Prompt:
Reproduce the listing below from the line with "wrist: (143, 249)" to the line with "middle pip: (149, 125)", both lines included, character for character, minus any pictures.

Material for this task:
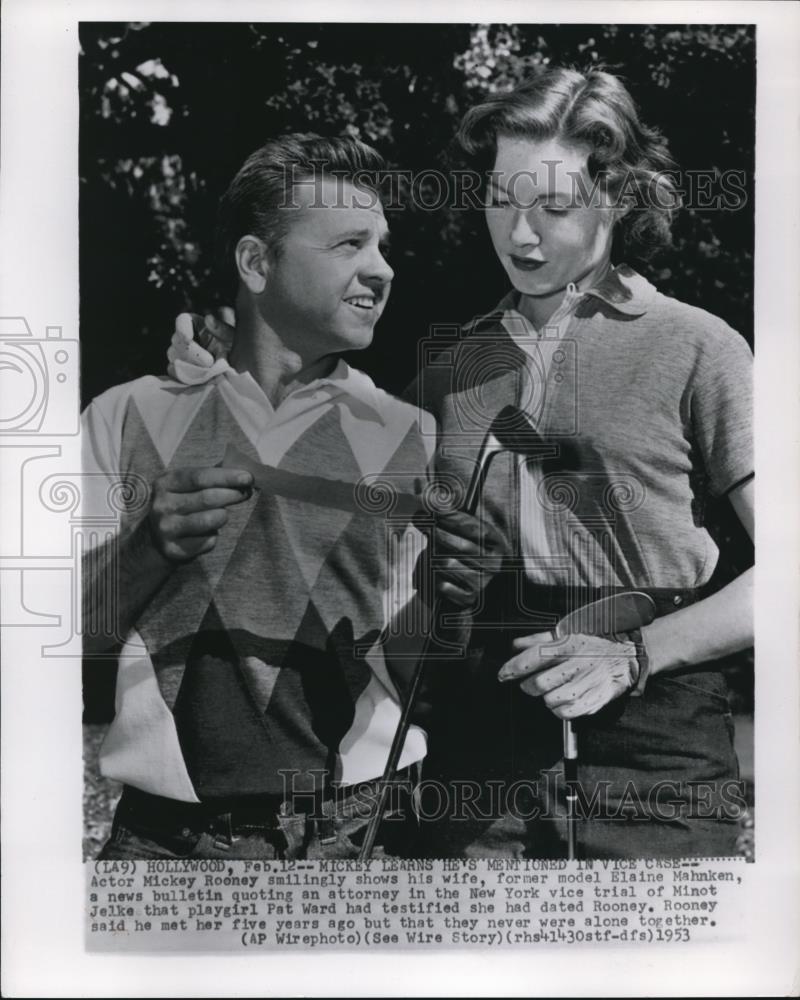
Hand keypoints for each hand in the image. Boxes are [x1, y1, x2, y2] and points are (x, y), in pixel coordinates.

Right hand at [147, 467, 252, 561]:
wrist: (155, 538)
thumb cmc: (181, 504)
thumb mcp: (186, 485)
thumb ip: (211, 478)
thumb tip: (244, 476)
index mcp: (166, 483)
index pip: (200, 477)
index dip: (226, 477)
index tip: (247, 477)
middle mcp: (163, 505)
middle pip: (207, 498)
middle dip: (232, 494)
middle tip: (244, 493)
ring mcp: (167, 528)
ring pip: (210, 520)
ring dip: (223, 516)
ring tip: (221, 514)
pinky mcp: (175, 549)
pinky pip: (208, 541)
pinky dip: (214, 536)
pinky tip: (208, 532)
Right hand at [167, 308, 234, 381]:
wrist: (236, 371)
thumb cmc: (234, 350)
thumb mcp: (232, 338)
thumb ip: (222, 329)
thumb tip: (208, 319)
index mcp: (196, 325)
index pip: (182, 320)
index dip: (182, 328)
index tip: (188, 338)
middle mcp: (184, 338)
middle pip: (177, 341)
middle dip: (192, 353)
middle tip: (209, 362)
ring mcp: (179, 354)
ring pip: (174, 356)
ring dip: (190, 365)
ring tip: (208, 372)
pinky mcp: (179, 370)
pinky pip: (174, 371)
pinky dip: (185, 375)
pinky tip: (199, 378)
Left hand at [429, 510, 504, 608]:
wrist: (455, 592)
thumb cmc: (454, 554)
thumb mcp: (456, 532)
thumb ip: (446, 514)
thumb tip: (427, 491)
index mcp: (496, 543)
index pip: (473, 528)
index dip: (451, 517)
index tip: (432, 507)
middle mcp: (494, 563)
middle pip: (459, 546)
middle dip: (436, 533)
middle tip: (420, 521)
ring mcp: (482, 582)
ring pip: (445, 564)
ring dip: (429, 558)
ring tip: (427, 556)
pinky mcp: (467, 599)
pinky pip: (439, 585)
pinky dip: (428, 579)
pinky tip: (430, 577)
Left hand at [498, 632, 638, 717]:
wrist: (626, 657)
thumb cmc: (591, 646)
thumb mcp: (566, 635)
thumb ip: (538, 640)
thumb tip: (515, 645)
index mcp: (569, 645)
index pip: (535, 657)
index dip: (514, 667)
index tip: (503, 674)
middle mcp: (578, 664)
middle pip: (539, 683)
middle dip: (528, 686)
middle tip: (529, 684)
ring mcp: (588, 684)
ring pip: (551, 700)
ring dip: (545, 697)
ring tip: (552, 690)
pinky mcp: (596, 700)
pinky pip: (567, 713)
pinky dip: (559, 710)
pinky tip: (562, 700)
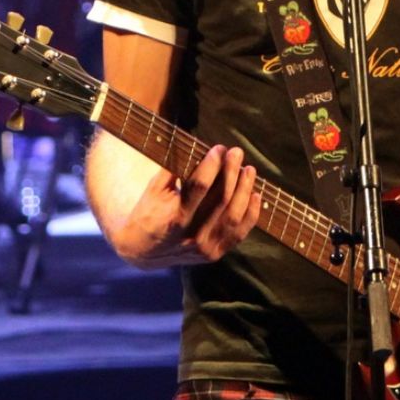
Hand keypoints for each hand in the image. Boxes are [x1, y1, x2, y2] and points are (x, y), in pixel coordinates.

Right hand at [111, 144, 261, 269]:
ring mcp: (204, 247)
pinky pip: (239, 233)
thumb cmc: (149, 211)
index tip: (219, 149)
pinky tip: (255, 194)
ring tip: (249, 170)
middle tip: (237, 152)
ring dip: (245, 189)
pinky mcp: (214, 253)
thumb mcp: (154, 188)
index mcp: (173, 217)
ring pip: (234, 216)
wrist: (143, 249)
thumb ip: (175, 168)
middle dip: (232, 172)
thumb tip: (199, 145)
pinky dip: (251, 213)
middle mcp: (190, 235)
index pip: (199, 186)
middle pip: (221, 199)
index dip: (212, 165)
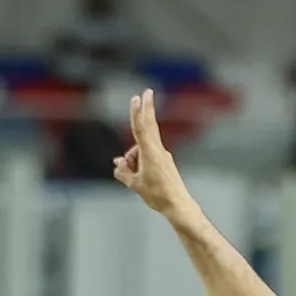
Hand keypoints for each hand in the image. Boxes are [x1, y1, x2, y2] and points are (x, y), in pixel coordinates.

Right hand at [113, 87, 188, 216]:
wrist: (178, 204)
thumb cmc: (157, 195)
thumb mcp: (134, 184)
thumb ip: (123, 172)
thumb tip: (118, 163)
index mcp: (150, 153)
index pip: (141, 128)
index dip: (136, 113)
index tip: (136, 98)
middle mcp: (158, 150)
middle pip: (149, 125)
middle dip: (147, 108)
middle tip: (148, 91)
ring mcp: (163, 155)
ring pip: (143, 146)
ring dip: (133, 156)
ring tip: (132, 176)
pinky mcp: (164, 162)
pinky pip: (148, 155)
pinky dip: (139, 159)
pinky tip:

Answer space:
wrist: (143, 249)
thumb ip: (175, 168)
middle dip: (232, 172)
thumb tip: (199, 145)
pinky dip: (251, 213)
middle mcp: (190, 235)
index pip: (199, 186)
middle pip: (221, 199)
index dip: (212, 165)
Hand keypoints for each hand in the image. Boxes are [x1, y1, x2, y2] and points are (x, y), in pixel coordinates.

Right hand at [113, 87, 188, 216]:
wrist: (178, 204)
thumb cmc: (157, 195)
thumb mcp: (134, 184)
thumb ip: (123, 172)
thumb tip: (118, 163)
index mcp: (150, 153)
index pip: (141, 128)
index dip: (136, 113)
index tip: (136, 98)
middle mcp: (158, 150)
middle pip: (149, 125)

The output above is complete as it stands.